Credit board member William Robison for objecting on Tuesday. He pointed out that an interim title is redundant with a one-year contract, and that Bullock needed more “backing” than that.
That led to board vice president Mary Harrington revealing that she had to have the word “interim” in Bullock’s title to vote for his promotion. She said she knows it’s controversial but insisted she’s acting out of concern for kids on the team and her constituents in Ward 3.
“When I ask questions like that, in which I did, ‘interim’ means that you are still looking for the best until the best is proven,” she said after Tuesday’s meeting.
She said the word ‘interim’ is not a “death threat” and cited Frazier, who once was the interim superintendent.
“Interim doesn’t mean he’s any less of a person or he’s doing to do any less of a job,” she said.
It just means Bullock must carry the “interim” tag while others tag him as the second choice after a controversial firing.
Some will raise more questions about the decision to fire a coach after spring practice. The timing likely limited the field of candidates, and now Anniston has an “interim” coach.
While reasons for Wilson’s firing remain undisclosed, perhaps board member William Hutchings unwittingly shed light Tuesday.
“I don’t care what kind of head coach you get, the head coach never gets bigger than the principal and the superintendent,” he said after lauding Bullock’s temperament and the perseverance of school officials amid a controversial coaching transition.
“You’ve got to work with everybody,” Hutchings said. “You’ve got to work with your staff, and you’ve got to have that.”
Bullock seems to have strengths needed for the task. He comes off as a humble guy who plays well with adults, and no one questions that he relates well to kids.

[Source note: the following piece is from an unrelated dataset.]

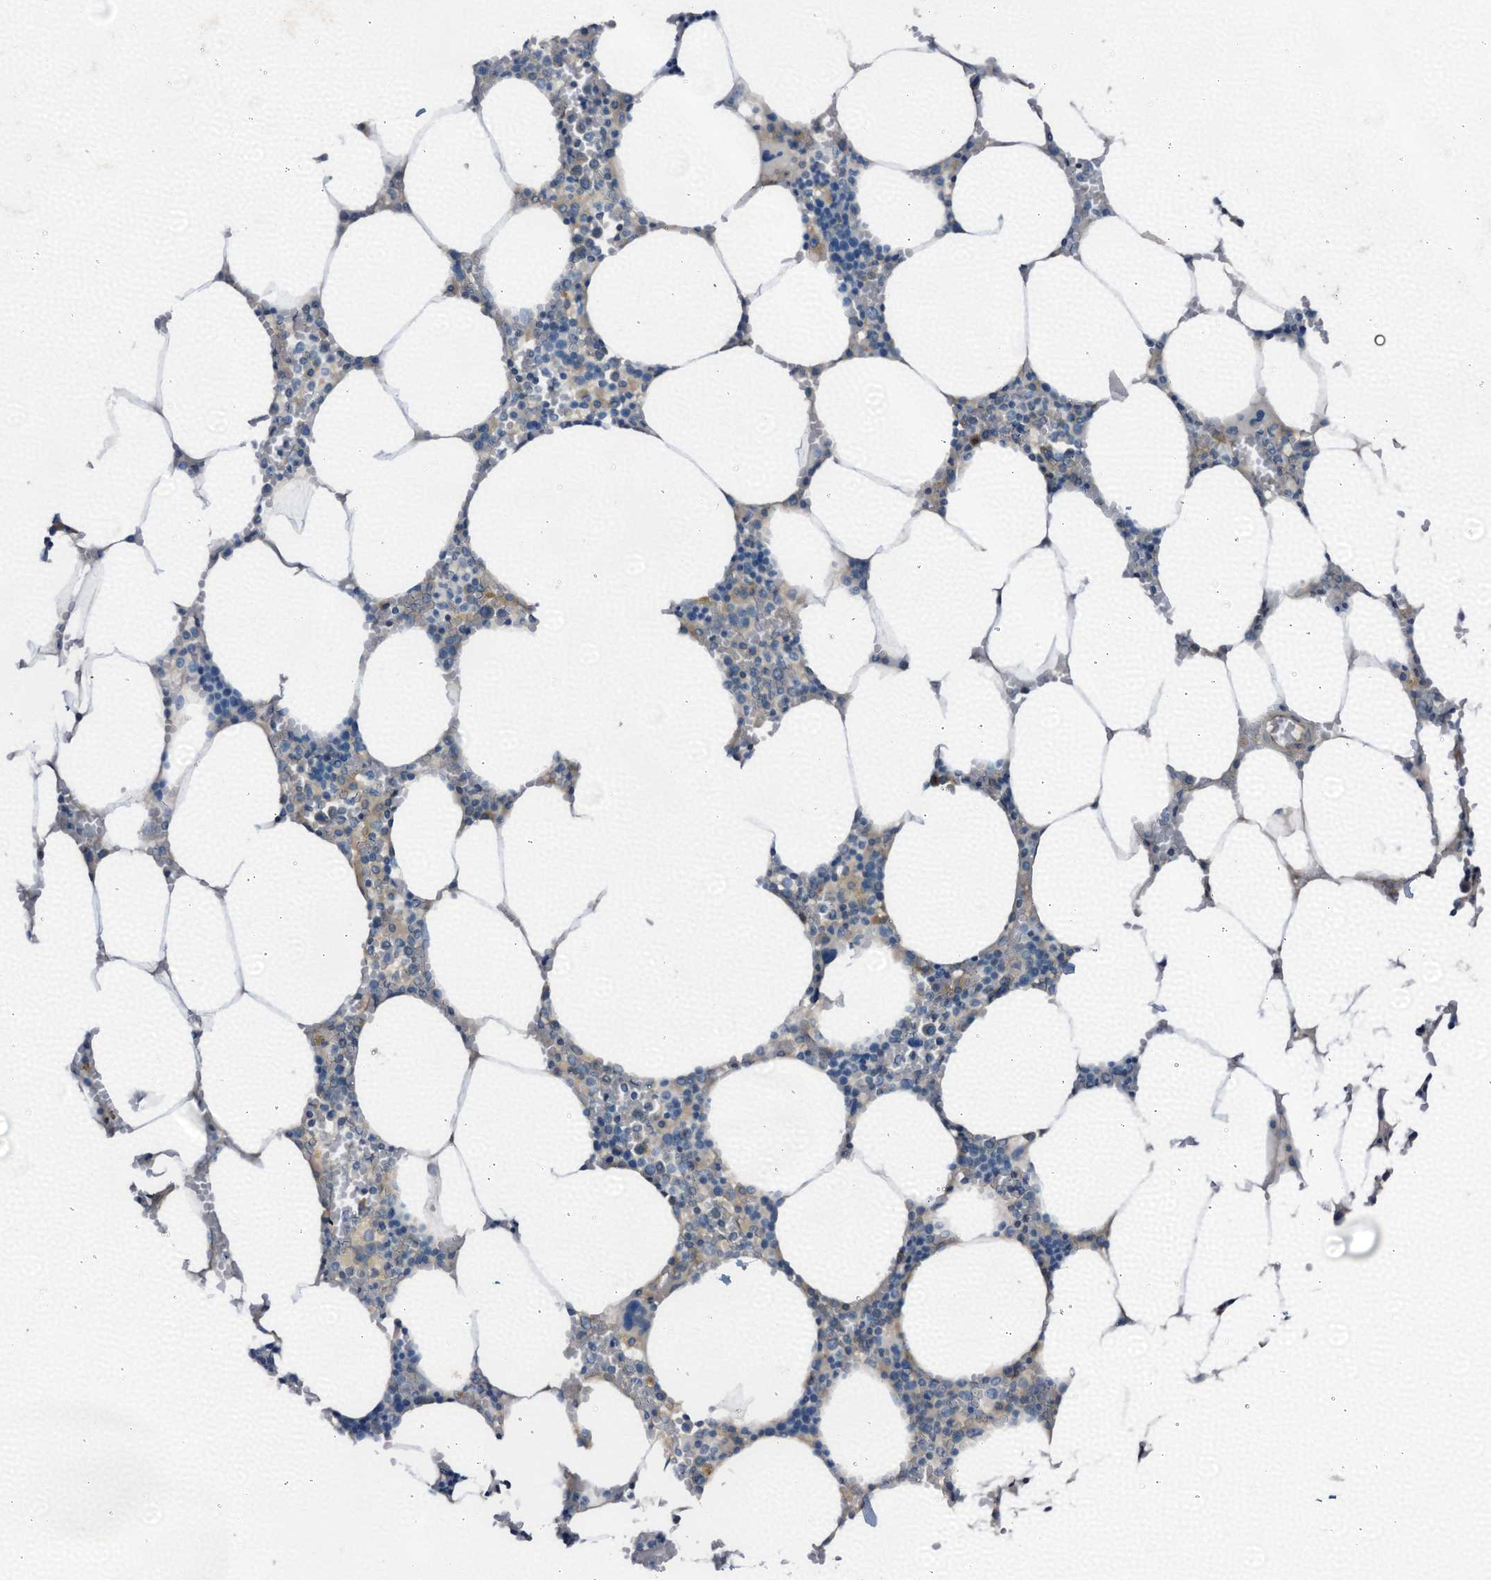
{"staining": {"intensity": "moderate", "quantity": "<25%", "location": "cytoplasmic/membranous"}, "tissue": "bone marrow", "cell_type": "Hematopoietic cells", "image_type": "normal", "snomed": [{"axis": "morphology", "description": "Normal tissue, NOS"}, {"axis": "topography", "description": "Bone marrow"}], "caption": "A micrograph showing moderate cytoplasmic/membranous staining in about <25% of hematopoietic cells in normal bone marrow, as visualized by brown immunohistochemical staining.", "gene": "STARD13", "patient": {"sex": "male", "age": 70}}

He has coached Anniston’s girls’ basketball team to state-level glory, and he’s been a constant in the football pro-gram as head coaches have come and gone.
Anniston’s football players, who were emotional after Wilson’s firing, endorsed Bullock publicly.
That’s a nice wind for Bullock to have at his back.
It’s just too bad about the headwind of an “interim” in his title. It’s the last thing Anniston’s new coach needed, especially under the circumstances.